● **Data shown**:

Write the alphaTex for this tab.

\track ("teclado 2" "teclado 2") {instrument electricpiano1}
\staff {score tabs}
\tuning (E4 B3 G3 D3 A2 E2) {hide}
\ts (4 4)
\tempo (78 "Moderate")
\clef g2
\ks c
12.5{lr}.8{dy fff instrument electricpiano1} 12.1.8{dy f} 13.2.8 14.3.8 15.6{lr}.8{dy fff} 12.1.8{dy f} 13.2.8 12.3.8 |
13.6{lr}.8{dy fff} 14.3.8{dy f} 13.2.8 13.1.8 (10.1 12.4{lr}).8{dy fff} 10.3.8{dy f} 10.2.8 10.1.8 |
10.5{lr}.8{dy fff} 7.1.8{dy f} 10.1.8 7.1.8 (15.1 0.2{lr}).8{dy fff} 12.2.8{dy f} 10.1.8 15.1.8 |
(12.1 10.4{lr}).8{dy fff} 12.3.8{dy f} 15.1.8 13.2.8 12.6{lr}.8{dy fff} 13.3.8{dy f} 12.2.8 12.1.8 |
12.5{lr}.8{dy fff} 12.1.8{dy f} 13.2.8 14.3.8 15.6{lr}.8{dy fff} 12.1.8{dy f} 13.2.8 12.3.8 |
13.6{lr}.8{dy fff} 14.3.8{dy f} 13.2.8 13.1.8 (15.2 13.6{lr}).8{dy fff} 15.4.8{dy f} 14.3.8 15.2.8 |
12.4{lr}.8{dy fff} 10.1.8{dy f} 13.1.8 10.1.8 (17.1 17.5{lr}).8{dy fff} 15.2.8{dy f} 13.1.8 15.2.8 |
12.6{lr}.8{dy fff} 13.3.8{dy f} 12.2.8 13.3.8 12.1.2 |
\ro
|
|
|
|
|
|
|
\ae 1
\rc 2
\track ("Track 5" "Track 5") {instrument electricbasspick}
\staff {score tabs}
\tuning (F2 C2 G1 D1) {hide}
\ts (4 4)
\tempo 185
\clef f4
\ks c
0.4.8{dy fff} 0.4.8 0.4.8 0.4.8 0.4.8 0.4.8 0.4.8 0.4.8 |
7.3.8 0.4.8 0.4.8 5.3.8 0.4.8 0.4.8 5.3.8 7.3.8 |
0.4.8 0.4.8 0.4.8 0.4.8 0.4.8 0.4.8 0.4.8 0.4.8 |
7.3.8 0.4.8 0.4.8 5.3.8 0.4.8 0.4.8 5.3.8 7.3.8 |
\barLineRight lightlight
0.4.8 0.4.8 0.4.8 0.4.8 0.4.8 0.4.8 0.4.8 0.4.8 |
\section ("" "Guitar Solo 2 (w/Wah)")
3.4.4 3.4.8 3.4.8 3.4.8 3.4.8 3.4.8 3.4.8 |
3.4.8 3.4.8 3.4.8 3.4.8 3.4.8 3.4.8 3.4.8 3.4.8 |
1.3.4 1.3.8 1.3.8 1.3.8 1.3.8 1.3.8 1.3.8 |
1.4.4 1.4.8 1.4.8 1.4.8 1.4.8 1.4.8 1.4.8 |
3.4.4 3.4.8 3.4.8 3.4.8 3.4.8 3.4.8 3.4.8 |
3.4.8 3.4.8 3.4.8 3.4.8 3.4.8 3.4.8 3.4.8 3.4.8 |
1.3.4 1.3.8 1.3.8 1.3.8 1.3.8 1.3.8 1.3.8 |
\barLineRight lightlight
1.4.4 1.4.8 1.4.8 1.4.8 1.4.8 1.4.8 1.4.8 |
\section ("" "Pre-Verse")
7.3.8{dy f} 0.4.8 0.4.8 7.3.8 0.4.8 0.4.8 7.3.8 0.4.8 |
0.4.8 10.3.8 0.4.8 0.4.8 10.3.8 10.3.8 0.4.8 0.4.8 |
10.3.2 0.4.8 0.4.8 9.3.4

● **Aim of the task**: Report each line in the records above that contains the string "section", copying every such line in full.

● **Task answer**:
\section ("" "Guitar Solo 2 (w/Wah)")
\section ("" "Pre-Verse")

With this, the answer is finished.